A 36-year-old woman with a 10-week pregnancy was admitted to the Intensive Care Unit of the Clínica Reñaca due to severe acute pulmonary edema.
His symptoms began suddenly with dyspnea associated with rapid arousals, while nothing remained on a beach.
The patient was initially treated in a local hospital, receiving oxygen and intravenous furosemide, and then quickly transferred to our clinic.
On admission, the patient was very dyspneic (50 breaths/min), with cyanotic and wet skin, gallop rhythm on cardiac auscultation and signs of pulmonary congestion in both lung fields.

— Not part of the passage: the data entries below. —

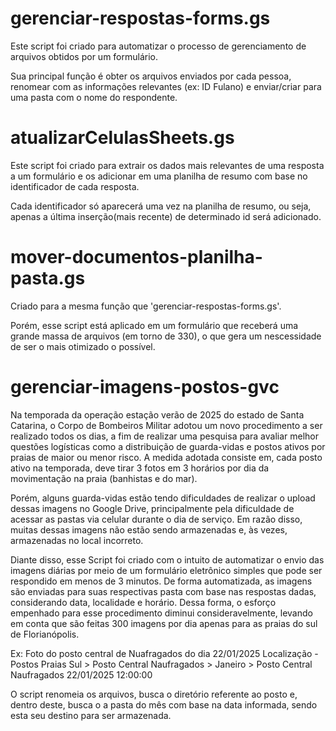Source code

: # gerenciar-respostas-forms.gs

Este script foi criado para automatizar o processo de gerenciamento de arquivos obtidos por um formulário.

Sua principal função é obter os arquivos enviados por cada pessoa, renomear com as informações relevantes (ex: ID Fulano) e enviar/criar para uma pasta com o nome do respondente.

# atualizarCelulasSheets.gs

Este script foi criado para extrair os dados mais relevantes de uma resposta a um formulário e os adicionar em uma planilha de resumo com base no identificador de cada resposta.

Cada identificador só aparecerá uma vez na planilha de resumo, ou seja, apenas a última inserção(mais recente) de determinado id será adicionado.

# mover-documentos-planilha-pasta.gs

Criado para a mesma função que 'gerenciar-respostas-forms.gs'.

Porém, esse script está aplicado em um formulário que receberá uma grande massa de arquivos (em torno de 330), o que gera um nescessidade de ser o mais otimizado o possível. 

# gerenciar-imagens-postos-gvc

Na temporada da operação estação verão de 2025 do estado de Santa Catarina, o Corpo de Bombeiros Militar adotou um novo procedimento a ser realizado todos os dias, a fim de realizar uma pesquisa para avaliar melhor questões logísticas como a distribuição de guarda-vidas e postos ativos por praias de maior ou menor risco. A medida adotada consiste em, cada posto ativo na temporada, deve tirar 3 fotos em 3 horários por dia da movimentação na praia (banhistas e do mar).

Porém, alguns guarda-vidas estão tendo dificuldades de realizar o upload dessas imagens no Google Drive, principalmente pela dificuldade de acessar as pastas via celular durante o dia de serviço. Em razão disso, muitas dessas imagens não estão sendo armazenadas e, às vezes, armazenadas no local incorreto.

Diante disso, esse Script foi criado com o intuito de automatizar o envio das imagens diárias por meio de um formulário eletrônico simples que pode ser respondido em menos de 3 minutos. De forma automatizada, as imagens são enviadas para suas respectivas pasta com base nas respostas dadas, considerando data, localidade e horário. Dessa forma, o esforço empenhado para esse procedimento diminui consideravelmente, levando em conta que são feitas 300 imagens por dia apenas para as praias do sul de Florianópolis.

Ex: Foto do posto central de Nuafragados do dia 22/01/2025
    Localização - Postos Praias Sul > Posto Central Naufragados > Janeiro > Posto Central Naufragados 22/01/2025 12:00:00 

O script renomeia os arquivos, busca o diretório referente ao posto e, dentro deste, busca o a pasta do mês com base na data informada, sendo esta seu destino para ser armazenada. 


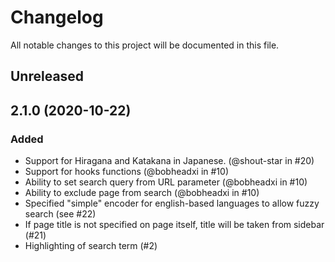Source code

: # Changelog

All notable changes to this project will be documented in this file.

## Unreleased

## 2.1.0 (2020-10-22)

### Added

- Support for Hiragana and Katakana in Japanese. (@shout-star in #20)
- Support for hooks functions (@bobheadxi in #10)
- Ability to set search query from URL parameter (@bobheadxi in #10)
- Ability to exclude page from search (@bobheadxi in #10)
- Specified "simple" encoder for english-based languages to allow fuzzy search (see #22)
- If page title is not specified on page itself, title will be taken from sidebar (#21)
- Highlighting of search term (#2)
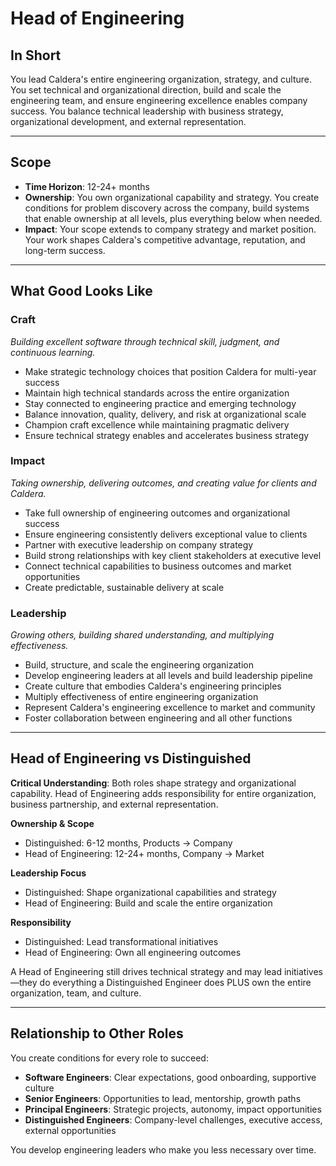 # Head of Engineering

## In Short

You lead Caldera's entire engineering organization, strategy, and culture. You set technical and organizational direction, build and scale the engineering team, and ensure engineering excellence enables company success. You balance technical leadership with business strategy, organizational development, and external representation.

---

## Scope

- **Time Horizon**: 12-24+ months
- **Ownership**: You own organizational capability and strategy. You create conditions for problem discovery across the company, build systems that enable ownership at all levels, plus everything below when needed.
- **Impact**: Your scope extends to company strategy and market position. Your work shapes Caldera's competitive advantage, reputation, and long-term success.

---

## What Good Looks Like

### Craft
*Building excellent software through technical skill, judgment, and continuous learning.*

- Make strategic technology choices that position Caldera for multi-year success
- Maintain high technical standards across the entire organization
- Stay connected to engineering practice and emerging technology
- Balance innovation, quality, delivery, and risk at organizational scale
- Champion craft excellence while maintaining pragmatic delivery
- Ensure technical strategy enables and accelerates business strategy

### Impact
*Taking ownership, delivering outcomes, and creating value for clients and Caldera.*

- Take full ownership of engineering outcomes and organizational success
- Ensure engineering consistently delivers exceptional value to clients
- Partner with executive leadership on company strategy
- Build strong relationships with key client stakeholders at executive level
- Connect technical capabilities to business outcomes and market opportunities
- Create predictable, sustainable delivery at scale

### Leadership
*Growing others, building shared understanding, and multiplying effectiveness.*

- Build, structure, and scale the engineering organization
- Develop engineering leaders at all levels and build leadership pipeline
- Create culture that embodies Caldera's engineering principles
- Multiply effectiveness of entire engineering organization
- Represent Caldera's engineering excellence to market and community
- Foster collaboration between engineering and all other functions

---

## Head of Engineering vs Distinguished

**Critical Understanding**: Both roles shape strategy and organizational capability. Head of Engineering adds responsibility for entire organization, business partnership, and external representation.

**Ownership & Scope**
- Distinguished: 6-12 months, Products → Company
- Head of Engineering: 12-24+ months, Company → Market

**Leadership Focus**
- Distinguished: Shape organizational capabilities and strategy
- Head of Engineering: Build and scale the entire organization

**Responsibility**
- Distinguished: Lead transformational initiatives
- Head of Engineering: Own all engineering outcomes

A Head of Engineering still drives technical strategy and may lead initiatives—they do everything a Distinguished Engineer does PLUS own the entire organization, team, and culture.

---

## Relationship to Other Roles

You create conditions for every role to succeed:

- **Software Engineers**: Clear expectations, good onboarding, supportive culture
- **Senior Engineers**: Opportunities to lead, mentorship, growth paths
- **Principal Engineers**: Strategic projects, autonomy, impact opportunities
- **Distinguished Engineers**: Company-level challenges, executive access, external opportunities

You develop engineering leaders who make you less necessary over time.

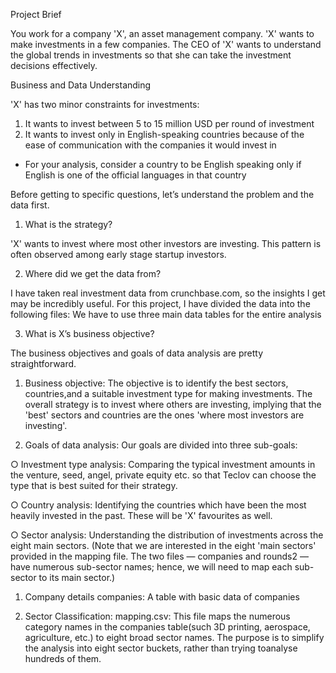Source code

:Project Brief

You work for a company 'X', an asset management company. 'X' wants to make investments in a few companies. The CEO of 'X' wants to understand the global 
trends in investments so that she can take the investment decisions effectively.

Business and Data Understanding

'X' has two minor constraints for investments:
1. It wants to invest between 5 to 15 million USD per round of investment
2. It wants to invest only in English-speaking countries because of the ease of communication with the companies it would invest in
* For your analysis, consider a country to be English speaking only if English is one of the official languages in that country

Before getting to specific questions, let’s understand the problem and the data first.

1. What is the strategy?

'X' wants to invest where most other investors are investing. This pattern is
often observed among early stage startup investors.

2. Where did we get the data from?

I have taken real investment data from crunchbase.com, so the insights I get may be incredibly useful. For this project, I have divided the data into the following files:
We have to use three main data tables for the entire analysis

3. What is X’s business objective?

The business objectives and goals of data analysis are pretty straightforward.
 
  1. Business objective: The objective is to identify the best sectors, countries,and a suitable investment type for making investments. The overall strategy is to invest where others are investing, implying that the 'best' sectors and countries are the ones 'where most investors are investing'.

  2. Goals of data analysis: Our goals are divided into three sub-goals:
  
○ Investment type analysis: Comparing the typical investment amounts in the venture, seed, angel, private equity etc. so that Teclov can choose the type that is best suited for their strategy.

○ Country analysis: Identifying the countries which have been the most heavily invested in the past. These will be 'X' favourites as well.

○ Sector analysis: Understanding the distribution of investments across the eight main sectors. (Note that we are interested in the eight 'main sectors' provided in the mapping file. The two files — companies and rounds2 — have numerous sub-sector names; hence, we will need to map each sub-sector to its main sector.)
  
  1. Company details
companies: A table with basic data of companies
  
  2. Sector Classification:
mapping.csv: This file maps the numerous category names in the companies table(such 3D printing, aerospace, agriculture, etc.) to eight broad sector names. The purpose is to simplify the analysis into eight sector buckets, rather than trying toanalyse hundreds of them.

His blood pressure was 155 mmHg and his axillary temperature was 37.7°C.
A chest X-ray showed bilateral diffuse pulmonary edema with normal cardiac silhouette.
The electrocardiogram showed sinus tachycardia with a heart rate of 146 beats/min, with no signs of ischemia.
In a bidimensional echocardiogram and color Doppler, the left ventricle of normal size, hyperkinetic and without segmental changes in contraction or valvular heart disease was observed.
Two months before the present hospitalization, she had been diagnosed with a pregnancy and one year before the patient had had a normal delivery.
Contemporary to the diagnosis of pregnancy, the patient had begun to present intolerance to heat, itching and fatigue.
There was no history of heart disease or coronary risk factors such as hypertension, smoking or dyslipidemia, nor family history of heart disease.
The patient had been taking drugs or alcohol.
In the laboratory stood out: arterial gases (FiO2 0.50): 02 81 mmHg; pH 7.39; saturation 92%; leukocytosis 20.900 with 89% neutrophils.
Plasma phosphorus, magnesium, sodium, potassium and chlorine, cardiac and hepatic enzymes were normal.
Gynecologic ultrasound confirmed a 10-week pregnancy with a normal fetus.
The patient was treated with furosemide and aminophylline iv, subcutaneous morphine and sublingual isosorbide, with rapid relief of symptoms.
The next day, the patient maintained a tachypnea of 24 breaths/min, without respiratory distress.
Cardiac auscultation revealed mild tachycardia but no ventricular gallop.
Our diagnostic hypothesis was hyperthyroidism, although the thyroid was not palpable.
The diagnosis was confirmed with plasmatic thyroxine 52.4 Lig/dL (normal range: 4.5 to 12.0 μg/dL), triiodothyronine 3.6 ng/ml (normal range: TSH-2.0 ng/mL).
We started treatment with propranol 60 mg/day and propiltiouracil 600 mg/day.
On the seventh day, the patient was discharged, asymptomatic and with normal chest X-ray.